[[ Input records open ]]

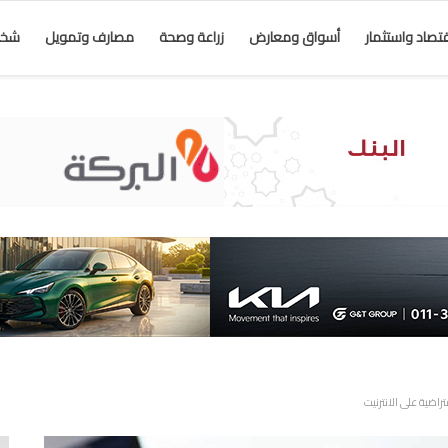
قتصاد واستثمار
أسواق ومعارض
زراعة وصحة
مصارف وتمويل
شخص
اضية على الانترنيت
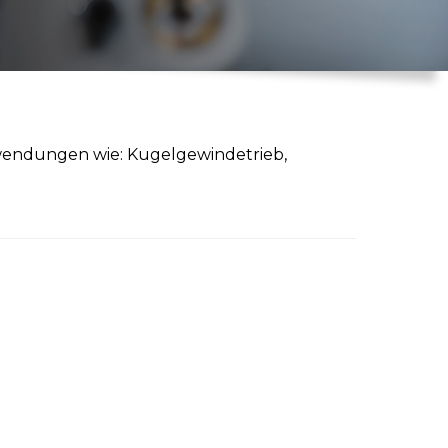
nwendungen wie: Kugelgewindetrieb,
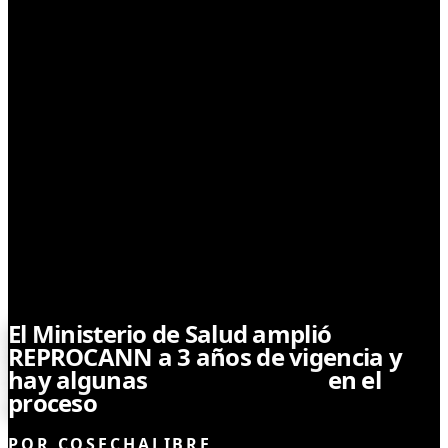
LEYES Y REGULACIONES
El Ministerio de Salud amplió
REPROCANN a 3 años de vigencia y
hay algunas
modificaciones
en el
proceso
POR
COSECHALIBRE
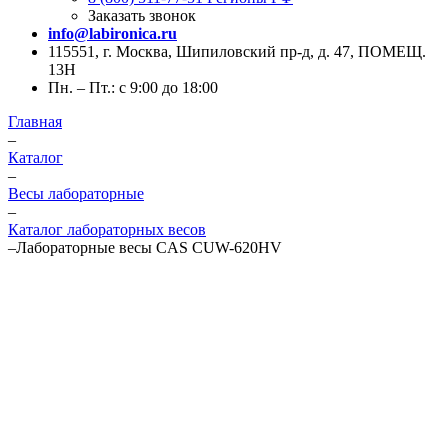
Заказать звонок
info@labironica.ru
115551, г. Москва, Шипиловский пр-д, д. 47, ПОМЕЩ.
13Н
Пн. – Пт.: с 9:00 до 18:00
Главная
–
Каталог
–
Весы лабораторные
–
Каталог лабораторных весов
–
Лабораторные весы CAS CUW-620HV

[[ Input records closed ]]

What is needed: Print all of the records shown above exactly, leaving out each picture.

Your response:
قتصاد واستثمار
أسواق ومعارض
زراعة وصحة
مصارف وتمويل
شخص
اضية على الانترنيت
nwendungen wie: Kugelgewindetrieb,
LEYES Y REGULACIONES
El Ministerio de Salud amplió
REPROCANN a 3 años de vigencia y
hay algunas
modificaciones
en el
proceso
POR
COSECHALIBRE
Заказать звонок
info@labironica.ru
115551, г. Москва, Шипиловский пр-д, д. 47, ПОМЕЩ.
13Н
Пн. – Пт.: с 9:00 до 18:00
Главная
–
Каталог
–
Весы лабораторные
–
Каталог лабораторных весов
–
Лабораторные весы CAS CUW-620HV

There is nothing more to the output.